If they reduce their prices further, they would have even more opportunities to grow, they said.
Customers shop at a newly opened Co.op Smile convenience store in HCM City’s Cu Chi District. (Photo for illustration)
Le Viet Nga, deputy head of the Ministry of Industry and Trade’s domestic market department, said convenience stores have got a good reception from the market, and now make up the fastest growing retail segment with double-digit growth.
“This is a modern trading channel, selling goods with clear origins and having good management. Convenience stores offer good opportunities for small and medium-sized enterprises and farmers to bring their products into the market.”
According to the ministry, investors are also favouring convenience stores since their return on investment is much higher than traditional supermarkets or hypermarkets and investment is lower.
Besides, getting licences for convenience stores and minimarts is much easier than for supermarkets since opening retail outlets of less than 500sq.m is not subject to the economic needs test (ENT), it said.
Traditional retail channels still account for 72 percent of the market but this is forecast to reduce to 60 percent by 2020.
In China, there is one convenience store for every 21,000 people, while the figure is 1,800 in the Republic of Korea and 69,000 in Vietnam, meaning there is immense potential for the segment to grow in the country, it said, adding that the steady increase in incomes and changes in consumer behaviour are other big factors.
The number of convenience stores more than doubled in 2012-14 to 348. The number of minimarts went up from 863 to 1,452.
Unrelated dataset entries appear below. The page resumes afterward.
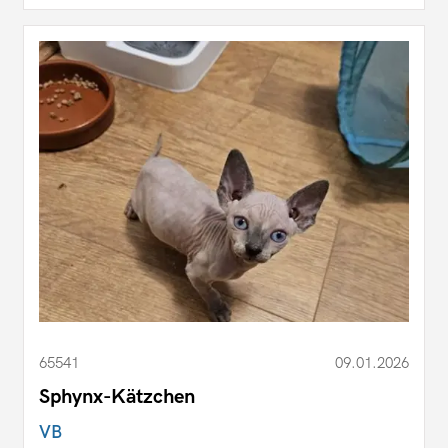
65541
09.01.2026
Sphynx-Kätzchen
VB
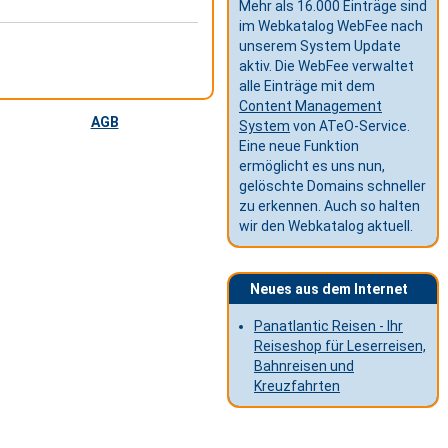
Mehr als 16.000 Einträge sind
im Webkatalog WebFee nach
unserem System Update
aktiv. Die WebFee verwaltet
alle Einträge mit dem
Content Management
AGB
System
von ATeO-Service.
Eine neue Funktion
ermöglicht es uns nun,
gelöschte Domains schneller
zu erkennen. Auch so halten
wir den Webkatalog aktuell.
Neues aus dem Internet
Panatlantic Reisen - Ihr
Reiseshop für Leserreisen,
Bahnreisen und
Kreuzfahrten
In 2015 and 2016, convenience stores continued with their impressive performance, with local and foreign players like Saigon Co.op, Satra, Vingroup, B’s mart, Shop&Go and Circle K beefing up their presence as shoppers eyed convenience while a robust economy increased their spending power.
For instance, Saigon Co.op, which owns Co.opmart, Co.opXtra and Co.op Food, last year launched Co.op Smile, a new retail model.
Saigon Co.op General Director Nguyen Thanh Nhan said plans are in the works to increase the number of Co.op Smile stores to 200-300 by the end of this year from just 20 outlets last year.
Satra, which has a joint venture with Heineken in Vietnam, also plans to expand its retail system, with a focus on developing its convenience store chain Satrafoods to create a distribution channel for its subsidiaries like meat producer Vissan and Vietnamese producers in general.
This year it will open 55 Satrafoods stores, including 10 in the Mekong Delta city of Can Tho alone, raising the total number to 172.
According to the ministry, foreign enterprises have a 70 percent market share of convenience stores, 17 percent of malls and supermarkets, 15 percent of minimarts and 50 percent of the online shopping channel.
According to insiders, the biggest disadvantage for convenience stores and minimarts is their higher prices compared to supermarkets, traditional markets, and grocery stores.
To improve their competitiveness, they must reduce prices and sell quality local products, they said.
Vu Vinh Phu, chairman of the Hanoi Supermarkets Association, said domestic producers and distributors should develop closer links to cut intermediary costs.
According to the Global Retail Development Index (GRDI) from consulting firm A.T. Kearney, Vietnam has been in the top 30 most attractive retail markets since 2008.